Too Many Probate Judges
March 2, 2008
The Hartford Courant,0,2153907.story
A recent story in The Courant about small-town probate courts with little reason to exist conjured up the image of a judge drumming his fingers on his desk, blank legal pad at the ready, looking out the window in vain for a customer; his clerk/wife sitting in her state-mandated separate office next door with as little to do as the judge. The most common communication between them is, “Ready for lunch?”

Stuart Case, in Hampton, could be typical of such judges. Hampton, population 1,900, doesn’t have a gas station. Its residents must drive miles to a hospital. But it has a probate court. It is the second least-used court in the state.

Judge Case’s tiny suite of two offices in town hall is open six hours a week — despite a state law passed last year that requires all 117 probate courts in Connecticut to be open at least 20 hours a week.

He’s defying the law, arguing that he doesn’t have enough business to stay open the required number of hours. He had about as much work last year as the Hartford court might take up in a day. He’s not alone.
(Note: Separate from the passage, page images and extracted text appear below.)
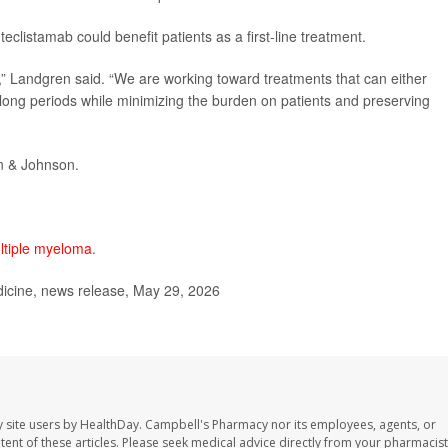
clistamab could benefit patients as a first-line treatment.
s,” Landgren said. “We are working toward treatments that can either
ry long periods while minimizing the burden on patients and preserving
n & Johnson.
ltiple myeloma
.
dicine, news release, May 29, 2026
 site users by HealthDay. Campbell's Pharmacy nor its employees, agents, or
ontent of these articles. Please seek medical advice directly from your pharmacist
It’s a strange state of affairs when a judge openly disobeys the law and the probate courts administrator, James Lawlor, does nothing about it.

Close The Smallest Courts
Although they will be missed, probate courts like the one in Hampton should be closed. Shuttering them will be difficult. Local probate courts have loyal backers who appreciate the personal touch provided by judges they know on the most intimate and sensitive issues: child custody cases, estates, commitment of the mentally ill. That’s why state lawmakers have been loath to consolidate the courts.

But the small, underused courts are a drag. Probate courts subsist mainly on user fees, and the small ones don’t generate enough. The system is supposed to go broke next year. The state’s choice will be to subsidize the probate courts or reduce their number. By one estimate, closing the smallest 60 courts would save about $3.7 million a year with minimum disruption. If that’s done, 84 percent of residents would still use the same court.

Here’s a comparison that argues persuasively for consolidation: The busiest probate court in the state, Hartford, does roughly the same amount of work as the smallest 40 courts combined.

It just makes sense for the legislature and governor to confront the probate problem and agree on a consolidation plan that leaves the remaining courts with enough work to do and enough revenue to sustain the system.

Appoint Judges, Don’t Elect Them
Not only should the system be consolidated but, in the spirit of thorough reform, serious consideration should be given to appointing probate judges rather than electing them. A merit appointment system would likely increase the level of professionalism in the system and would help buffer it from politics and corruption. Historically, critics of the probate system point out, probate judges have doled out lucrative work, such as guardianships, to friends who in turn have helped finance their campaigns.

Probate judges are the only elected judges in Connecticut. “Maybe it’s time to stop electing judges,” Hartford Probate Judge Robert Killian Jr. said recently. “It’s one more nail in the coffin of a system that hasn’t kept up with modern times.”

Despite dozens of complaints, Richard Guliani won four elections before stepping down as probate judge in Portland last year. He had used his court as his law firm, listing the public office’s number on his private letterhead. He would work as both judge and attorney on a case, drawing up a will, admitting the will to court and approving his own legal fee. His successor now says, “We deal with the problems he left us all day long.”

Let’s bring the probate system into the 21st century by eliminating courts that do little work and by appointing probate judges rather than electing them. Full-time, appointed, professional probate judges — and fewer of them — are the answer.